Work required:
From the first line to the last, return the data exactly, with no pictures.

Available data:
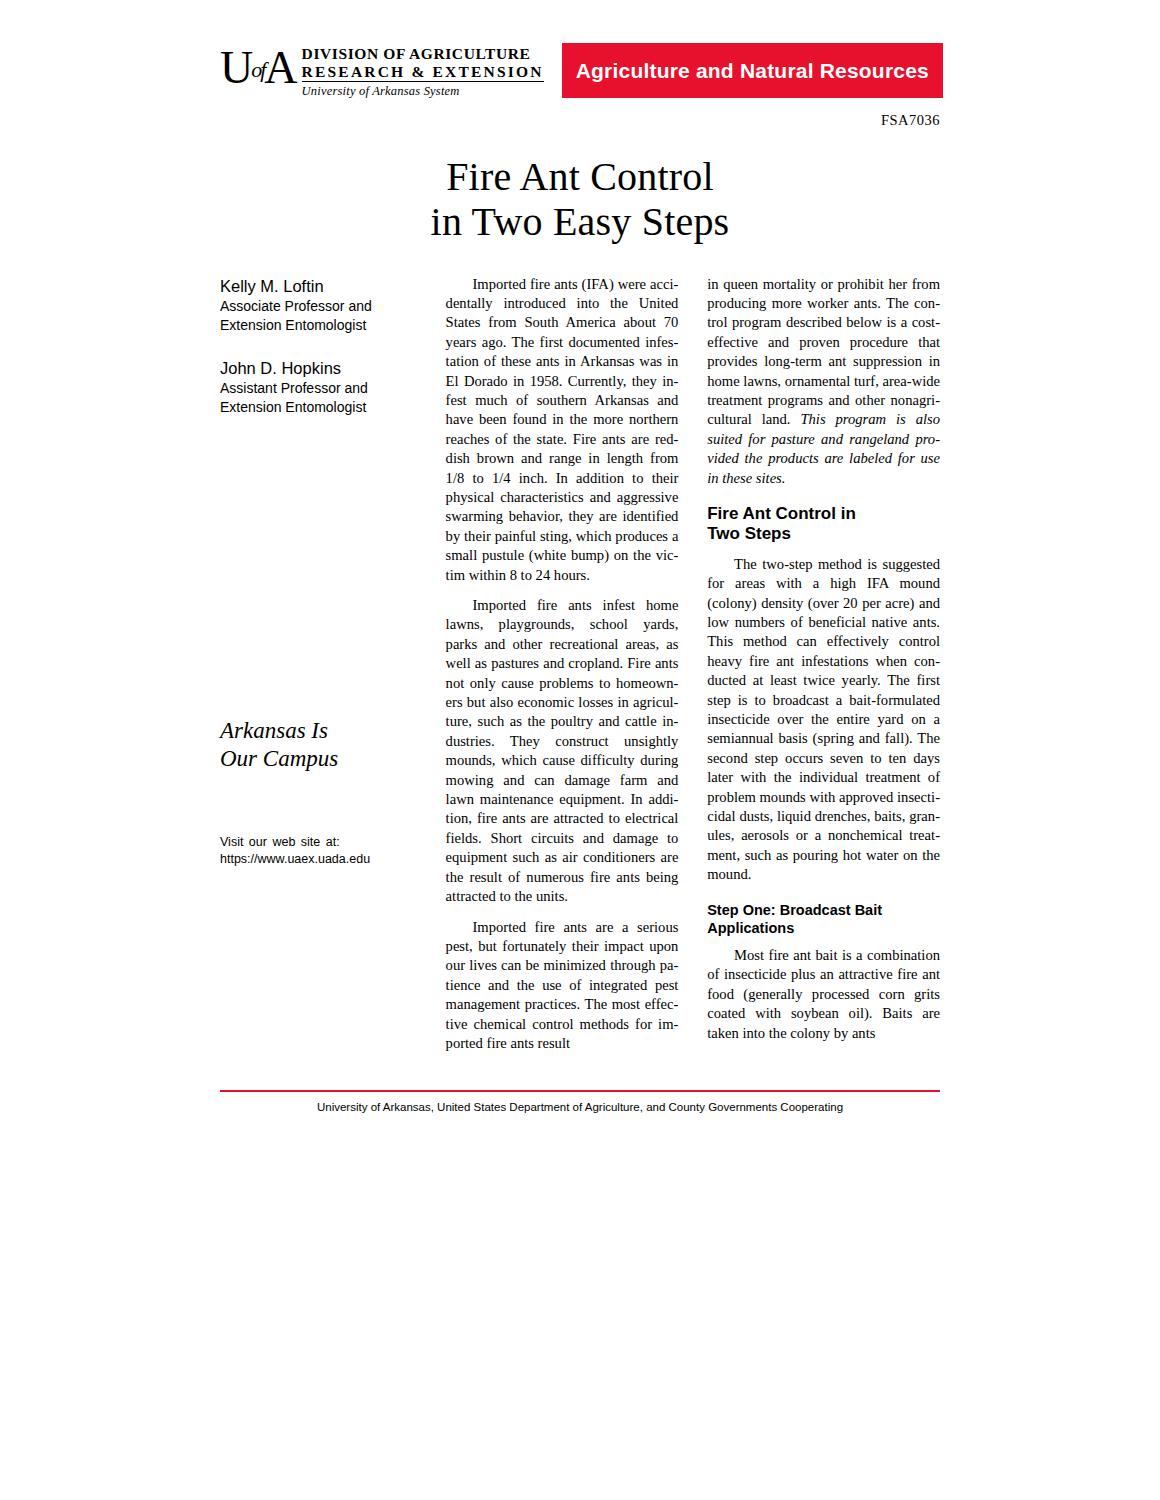Uof A
DIVISION OF AGRICULTURE
RESEARCH & EXTENSION
University of Arkansas System
Agriculture and Natural Resources
FSA7036
Fire Ant Control
in Two Easy Steps
Kelly M. Loftin
Associate Professor and
Extension Entomologist
John D. Hopkins
Assistant Professor and
Extension Entomologist
Arkansas Is
Our Campus
Visit our web site at:
https://www.uaex.uada.edu
Imported fire ants (IFA) were accidentally introduced into the United States from South America about 70 years ago. The first documented infestation of these ants in Arkansas was in El Dorado in 1958. Currently, they infest much of southern Arkansas and have been found in the more northern reaches of the state. Fire ants are reddish brown and range in length from 1/8 to 1/4 inch. In addition to their physical characteristics and aggressive swarming behavior, they are identified by their painful sting, which produces a small pustule (white bump) on the victim within 8 to 24 hours.
Imported fire ants infest home lawns, playgrounds, school yards, parks and other recreational areas, as well as pastures and cropland. Fire ants not only cause problems to homeowners but also economic losses in agriculture, such as the poultry and cattle industries. They construct unsightly mounds, which cause difficulty during mowing and can damage farm and lawn maintenance equipment. In addition, fire ants are attracted to electrical fields. Short circuits and damage to equipment such as air conditioners are the result of numerous fire ants being attracted to the units.
Imported fire ants are a serious pest, but fortunately their impact upon our lives can be minimized through patience and the use of integrated pest management practices. The most effective chemical control methods for imported fire ants result
in queen mortality or prohibit her from producing more worker ants. The control program described below is a cost-effective and proven procedure that provides long-term ant suppression in home lawns, ornamental turf, area-wide treatment programs and other nonagricultural land. This program is also suited for pasture and rangeland provided the products are labeled for use in these sites.
Fire Ant Control in
Two Steps
The two-step method is suggested for areas with a high IFA mound (colony) density (over 20 per acre) and low numbers of beneficial native ants. This method can effectively control heavy fire ant infestations when conducted at least twice yearly. The first step is to broadcast a bait-formulated insecticide over the entire yard on a semiannual basis (spring and fall). The second step occurs seven to ten days later with the individual treatment of problem mounds with approved insecticidal dusts, liquid drenches, baits, granules, aerosols or a nonchemical treatment, such as pouring hot water on the mound.
Step One: Broadcast Bait Applications
Most fire ant bait is a combination of insecticide plus an attractive fire ant food (generally processed corn grits coated with soybean oil). Baits are taken into the colony by ants
University of Arkansas, United States Department of Agriculture, and County Governments Cooperating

Answer for this exercise:
Uof A
DIVISION OF AGRICULTURE
RESEARCH & EXTENSION
University of Arkansas System
Agriculture and Natural Resources
FSA7036
Fire Ant Control
in Two Easy Steps
Kelly M. Loftin
Associate Professor and
Extension Entomologist
John D. Hopkins
Assistant Professor and
Extension Entomologist
Arkansas Is
Our Campus
Visit our web site at:
https://www.uaex.uada.edu
Imported fire ants (IFA) were accidentally introduced into the United States from South America about 70 years ago. The first documented infestation of these ants in Arkansas was in El Dorado in 1958. Currently, they infest much of southern Arkansas and have been found in the more northern reaches of the state. Fire ants are reddish brown and range in length from 1/8 to 1/4 inch. In addition to their physical characteristics and aggressive swarming behavior, they are identified by their painful sting, which produces a small pustule (white bump) on the victim within 8 to 24 hours.
Imported fire ants infest home lawns, playgrounds, school yards, parks and other recreational areas, as well as pastures and cropland. Fire ants not only cause problems to homeowners but also economic losses in agriculture, such as the poultry and cattle industries. They construct unsightly mounds, which cause difficulty during mowing and can damage farm and lawn maintenance equipment. In addition, fire ants are attracted to electrical fields. Short circuits and damage to equipment such as air conditioners are the result of numerous fire ants being attracted to the units.
Imported fire ants are a serious pest, but fortunately their impact upon our lives can be minimized through patience and the use of integrated pest management practices. The most effective chemical control methods for imported fire ants result
in queen mortality or prohibit her from producing more worker ants. The control program described below is a cost-effective and proven procedure that provides long-term ant suppression in home lawns, ornamental turf, area-wide treatment programs and other nonagricultural land. This program is also suited for pasture and rangeland provided the products are labeled for use in these sites.
Fire Ant Control in
Two Steps
The two-step method is suggested for areas with a high IFA mound (colony) density (over 20 per acre) and low numbers of beneficial native ants. This method can effectively control heavy fire ant infestations when conducted at least twice yearly. The first step is to broadcast a bait-formulated insecticide over the entire yard on a semiannual basis (spring and fall). The second step occurs seven to ten days later with the individual treatment of problem mounds with approved insecticidal dusts, liquid drenches, baits, granules, aerosols or a nonchemical treatment, such as pouring hot water on the mound.
Step One: Broadcast Bait Applications
Most fire ant bait is a combination of insecticide plus an attractive fire ant food (generally processed corn grits coated with soybean oil). Baits are taken into the colony by ants
University of Arkansas, United States Department of Agriculture, and County Governments Cooperating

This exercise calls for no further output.